*** Given data

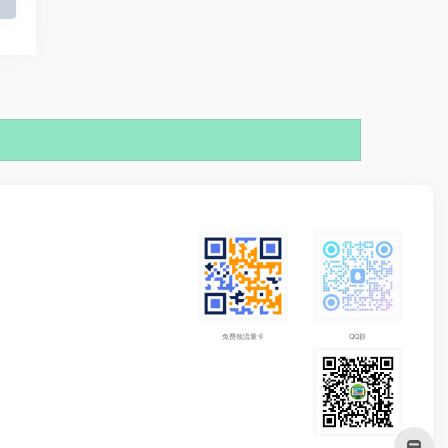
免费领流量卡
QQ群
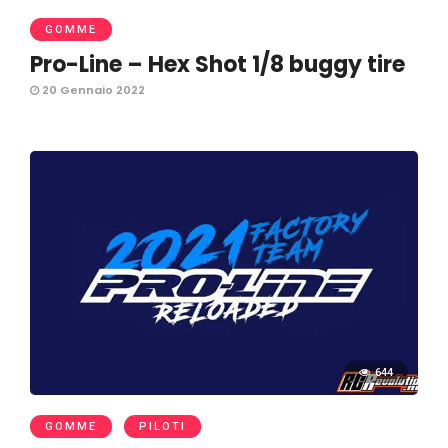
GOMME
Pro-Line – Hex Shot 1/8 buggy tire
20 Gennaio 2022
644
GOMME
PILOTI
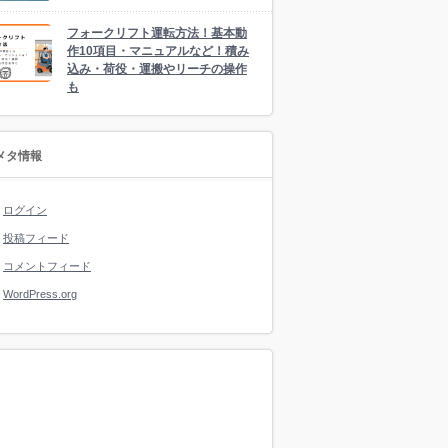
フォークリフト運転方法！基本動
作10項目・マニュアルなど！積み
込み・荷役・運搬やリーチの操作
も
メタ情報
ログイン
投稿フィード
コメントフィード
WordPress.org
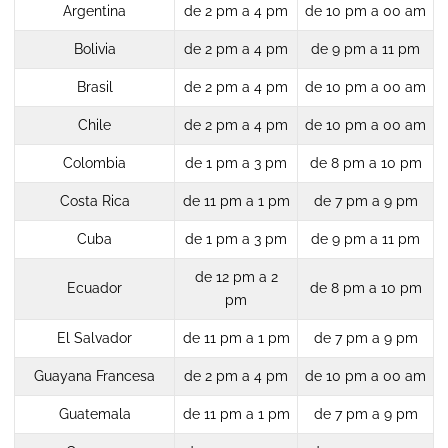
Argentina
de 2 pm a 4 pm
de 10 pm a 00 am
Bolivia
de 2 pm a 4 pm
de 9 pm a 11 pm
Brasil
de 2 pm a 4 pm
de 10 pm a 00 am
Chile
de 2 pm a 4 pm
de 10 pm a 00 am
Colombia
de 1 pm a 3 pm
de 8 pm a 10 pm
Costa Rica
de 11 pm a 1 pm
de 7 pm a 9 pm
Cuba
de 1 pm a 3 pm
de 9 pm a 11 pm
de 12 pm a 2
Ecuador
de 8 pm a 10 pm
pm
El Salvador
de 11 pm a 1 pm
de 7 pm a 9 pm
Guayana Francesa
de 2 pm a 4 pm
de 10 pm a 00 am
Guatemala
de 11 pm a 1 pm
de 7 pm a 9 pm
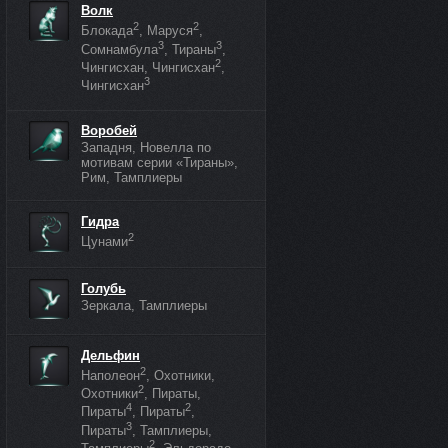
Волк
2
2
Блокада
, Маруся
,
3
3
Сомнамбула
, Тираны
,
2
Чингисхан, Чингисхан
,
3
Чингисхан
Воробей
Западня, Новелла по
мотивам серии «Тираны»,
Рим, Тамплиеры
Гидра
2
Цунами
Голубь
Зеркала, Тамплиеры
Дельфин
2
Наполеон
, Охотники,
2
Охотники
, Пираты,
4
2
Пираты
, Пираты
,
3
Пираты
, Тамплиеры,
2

******

Show each line from the material above where the string "Тамплиеры" can be found.

# Task solution:
Рим, Тамплиеры
Зеркала, Тамплиеры
, Тамплиеры,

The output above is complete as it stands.